Launched in 2013, SimilarWeb's x-factor is its ability to provide web-traffic insights by source. SimilarWeb's tools include engagement metrics — average page views, average time on site and bounce rate — and the traffic sources data as well as engagement metrics by country.
SimilarWeb's data reports provide easy-to-digest information on an industry, sector or competitors. The data provided by them shows what a company's competitors are doing, get a sense of their performance as well as the business landscape. For advertising decision making based on traffic size and conversion rate, the data estimates provided by SimilarWeb used along with the data provided by Google analytics is more than enough to give close to a 100% accuracy for the target market.
Now a team of close to 200 and rapidly growing, SimilarGroup recently moved to a bigger office space in Tel Aviv that was earlier occupied by Google's team in the city. They already have a presence in London-UK, Germany and New York-US.

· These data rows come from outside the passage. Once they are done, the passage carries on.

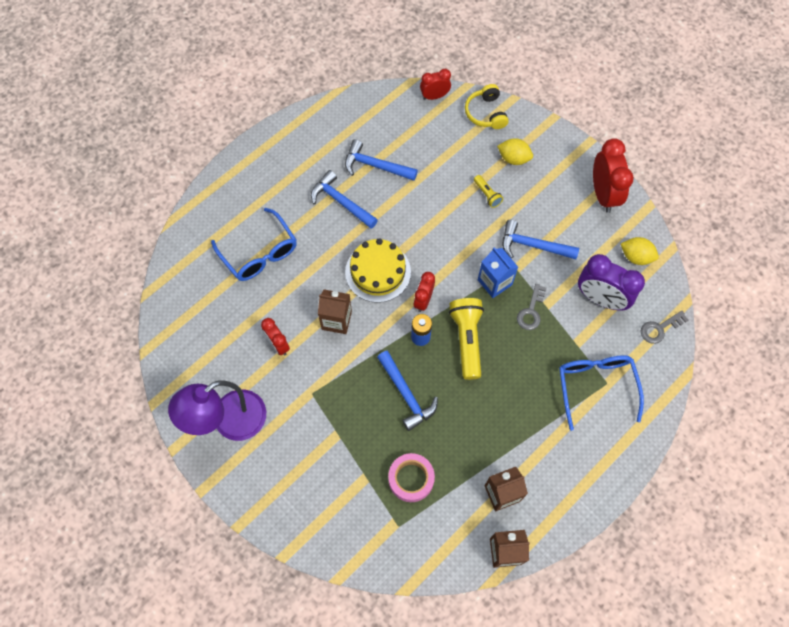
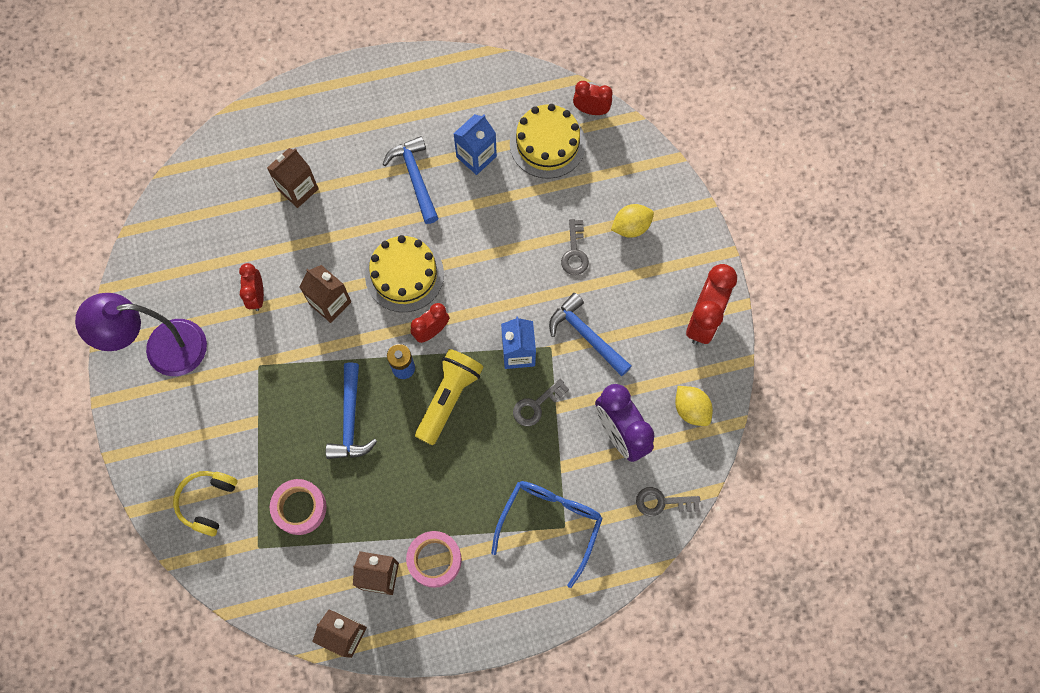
camera: 30 degrees right, 5 degrees up
(259, 253) = (298, 189): blue glasses -> brown carton
(375, 166) = (476, 156): blue hammer -> blue carton
(419, 132) = (547, 143): none -> yellow cake
(486, 113) = (635, 159): yellow headphones -> yellow headphones (207, 502)
(487, 194) = (574, 252): yellow flashlight -> grey key
(513, 158) = (631, 227): yellow lemon -> yellow lemon turned 75 degrees counterclockwise
(533, 459) = (434, 560): none -> pink tape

Emmanuel Heymann, the group's sales manager, says the next step for the company is to go into the mobile market, to try and achieve the level of data accuracy that they currently have with desktop and laptop traffic. He clarifies that, "It seems like we are collecting a lot of data, which we are but we are interested in the macro-figures and hence we do not retain any personal information that is gleaned during our analysis."